Search code examples
cachingapache-traffic-server

When Authorization header is present in the request, its' always a Cache Miss

When Authorization header present in the inbound request, it's always a Cache Miss. My requirement is, I need ATS to treat the Authorization header like any other header (It should not cause cache miss and it should get forwarded to upstream service). How can I achieve this.

This may sound non-secure, but, I have a specific usecase for this. This cache is for internal use and it's access is controlled by other means.

I tried this

As per the official documentation

By default, Traffic Server does not cache objects with the following request headers:

Authorization

Cache-Control: no-store

Cache-Control: no-cache

To configure Traffic Server to ignore this request header,

Edit proxy.config.http.cache.ignore_client_no_cache in records.config.

CONFIG proxy.config.http.cache.ignore_client_no_cache INT 1 Run the command traffic_ctl config reload to apply the configuration changes.

but, no luck

Solution

  • Actually this https://docs.trafficserver.apache.org/en/latest/admin-guide/configuration/cache-basics.en.html#configuring-traffic-server-to-ignore-www-authenticate-headers did the trick for me.

    The following instructions was applicable for Authorization header as well, besides WWW-Authenticate Header. They need to update the documentation.

    Configuring Traffic Server to Ignore WWW-Authenticate Headers

    By default, Traffic Server does not cache objects that contain WWW-Authenticate response headers. The WWW-Authenticate header contains authentication parameters the client uses when preparing the authentication challenge response to an origin server.
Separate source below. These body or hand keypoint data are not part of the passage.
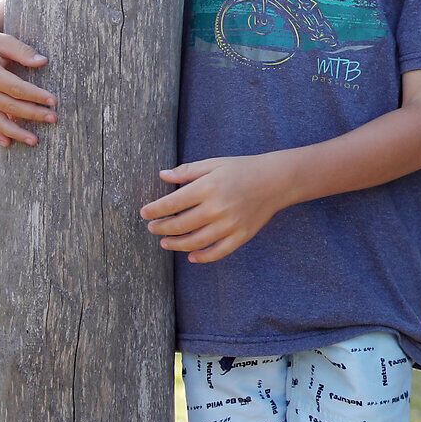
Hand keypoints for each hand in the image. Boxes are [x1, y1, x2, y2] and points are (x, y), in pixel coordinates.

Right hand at [0, 18, 54, 147]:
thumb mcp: (1, 40)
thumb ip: (21, 51)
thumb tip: (43, 62)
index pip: (16, 88)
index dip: (35, 95)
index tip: (53, 101)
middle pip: (9, 106)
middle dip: (33, 114)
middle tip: (54, 119)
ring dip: (15, 132)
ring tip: (35, 141)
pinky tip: (7, 143)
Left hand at [139, 155, 292, 263]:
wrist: (276, 180)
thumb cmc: (242, 169)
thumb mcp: (214, 164)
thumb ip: (187, 171)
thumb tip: (162, 175)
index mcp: (208, 187)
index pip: (172, 203)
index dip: (154, 210)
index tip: (144, 213)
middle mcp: (217, 208)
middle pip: (180, 225)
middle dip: (161, 228)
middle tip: (152, 228)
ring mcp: (230, 224)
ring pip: (195, 242)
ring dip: (176, 244)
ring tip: (165, 243)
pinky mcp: (241, 236)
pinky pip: (218, 252)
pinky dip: (202, 257)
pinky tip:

    When you configure Traffic Server to ignore origin server WWW-Authenticate headers, all objects with WWW-Authenticate headers are stored in the cache for future requests. However, the default behavior of not caching objects with WWW-Authenticate headers is appropriate in most cases. Only configure Traffic Server to ignore server WWW-Authenticate headers if you are knowledgeable about HTTP 1.1.

    To configure Traffic Server to ignore server WWW-Authenticate headers:

    Edit proxy.config.http.cache.ignore_authentication in records.config.

    CONFIG proxy.config.http.cache.ignore_authentication INT 1

    Run the command traffic_ctl config reload to apply the configuration changes.